Casual commentary about political, cultural and economic issues with a particular interest on the city of Winnipeg by John Dobbin
Friday, February 25, 2011
The End of the Music Store
Winnipeg never really had the competitive next door music stores like Toronto did.
The retreat of the music store happened even before the advent of downloading. I worked at A&A Records at Madison Square during school in 1988. By 1993, the national chain collapsed. At the time, the company's demise could hardly be blamed on the Internet, Walmart (which entered Canada in 1994) or any of the factors facing today's music stores.
It is with sadness that CD Plus has announced that they are closing their last Manitoba stores. The company has existed in one form or another since 1962 in Winnipeg and was headquartered here.
Aside from the mall-based HMV stores and some specialized regional music stores, the days of the music chain are gone. The acceleration to online downloading has spelled the demise of the brick and mortar stores.
I can remember for a time from the very late 1980s into the 1990s when HMV and Musiplex on Portage along with A&B Music created for a time the sense of excitement that Toronto had with Sam's and A&A Records.
The music industry has been under siege for a long while now. In some cases, it is hard to have sympathy since people felt thoroughly gouged when CDs came out and they industry charged over $20 for those looking to update their library. It is easy to see why many figured the industry could go to hell when the Internet made it possible to download for free.
However, everywhere the industry and way of doing things gets more complicated. The Internet Service Providers are looking to charge heavily for those who download. Apple Computer with their Apps store is making subscription services for music even more expensive.
One wonders if the Internet will make it worthwhile to go a store again. However, if all access points to the Internet are going to be cash cows for cable and telephone companies, the stores might not be able to use the technology to allow for people to download in stores without paying just as much. At some point, as some experts have indicated, there may be a case for taking certain gatekeepers to various world-wide monopolies commissions.

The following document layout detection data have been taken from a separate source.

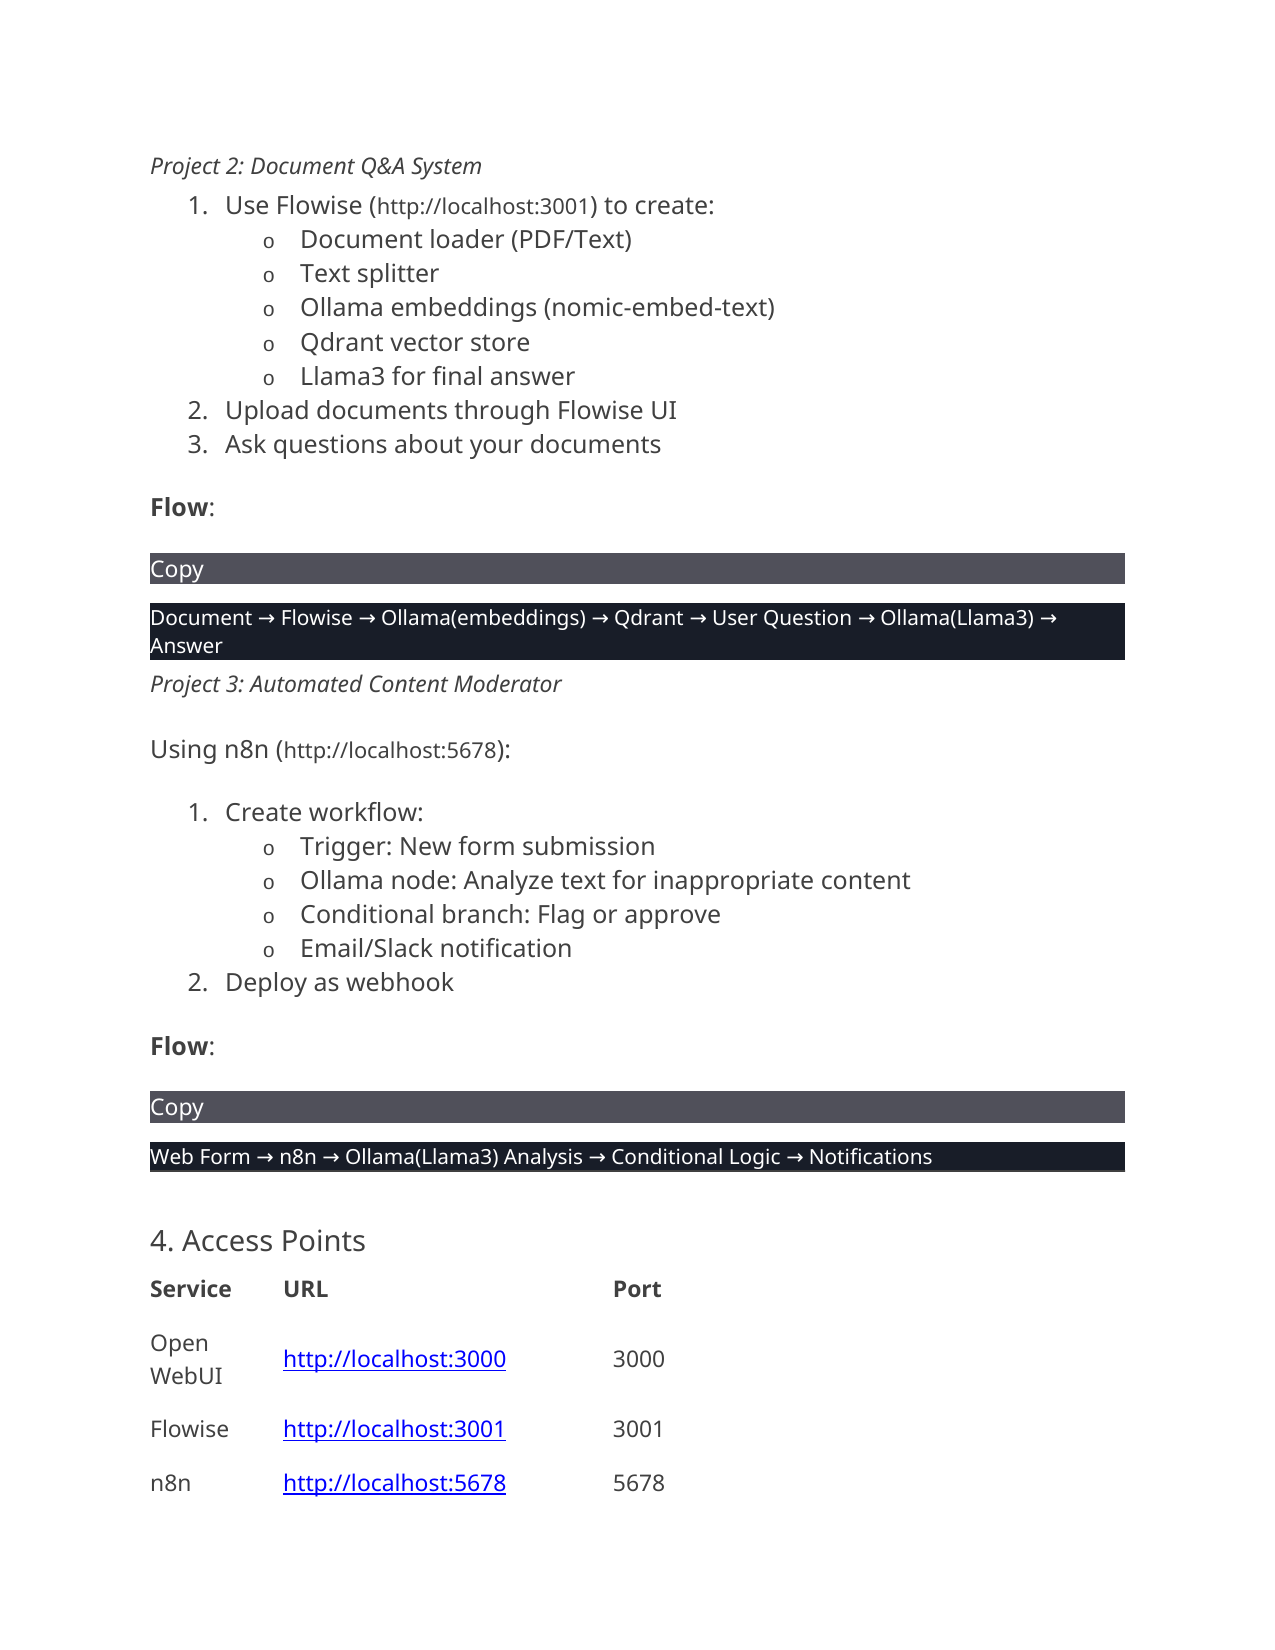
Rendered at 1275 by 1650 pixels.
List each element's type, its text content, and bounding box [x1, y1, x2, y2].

list Document loader (PDF/Text) [262, 222, 1125, 256]
list Ollama embeddings (nomic-embed-text) [262, 290, 1125, 324]
table_cell http://localhost:3001 [281, 1412, 611, 1465]
list Ollama node: Analyze text for inappropriate content [262, 863, 1125, 897]
table_cell 5678 [611, 1465, 676, 1499]
text Copy [150, 1091, 1125, 1123]
list Trigger: New form submission [262, 829, 1125, 863]
text Flow: [150, 489, 1125, 524]
list Upload documents through Flowise UI [187, 392, 1125, 426]
list Email/Slack notification [262, 931, 1125, 965]
list Text splitter [262, 256, 1125, 290]
subtitle 4. Access Points [150, 1221, 1125, 1260]
table_cell 3001 [611, 1412, 676, 1465]
table_cell Open WebUI [150, 1325, 281, 1412]
subtitle Project 3: Automated Content Moderator [150, 668, 1125, 700]
list Use Flowise (http://localhost:3001) to create: [187, 188, 1125, 222]
list Qdrant vector store [262, 324, 1125, 358]
list Create workflow: [187, 794, 1125, 829]
text Document → Flowise → Ollama(embeddings) → Qdrant → User Question → Ollama(Llama3) → Answer [150, 603, 1125, 660]
subtitle Project 2: Document Q&A System [150, 150, 1125, 181]
table_header URL [281, 1272, 611, 1325]
table_header Service [150, 1272, 281, 1325]
list Llama3 for final answer [262, 358, 1125, 392]
table_cell http://localhost:3000 [281, 1325, 611, 1412]
list Conditional branch: Flag or approve [262, 897, 1125, 931]
table_cell http://localhost:5678 [281, 1465, 611, 1499]
table_cell n8n [150, 1465, 281, 1499]
text Using n8n (http://localhost:5678): [150, 731, 1125, 765]
list Ask questions about your documents [187, 426, 1125, 460]
table_cell Flowise [150, 1412, 281, 1465]
list Deploy as webhook [187, 965, 1125, 999]
text Copy [150, 553, 1125, 584]
text Web Form → n8n → Ollama(Llama3) Analysis → Conditional Logic → Notifications [150, 1142, 1125, 1170]
table_cell 3000 [611, 1325, 676, 1412]
text Flow: [150, 1028, 1125, 1062]
table_header Port [611, 1272, 676, 1325]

For decades, the music store has been a gathering place for people, especially the young. The mall might be a lot of things but if bookstores and music places continue to disappear even there, many will stop going. We have already seen for the downtown that a lot of the compelling reasons for going such as music stores and bookstores have slowly disappeared (although some used book stores have helped ensure that culture hasn't completely disappeared).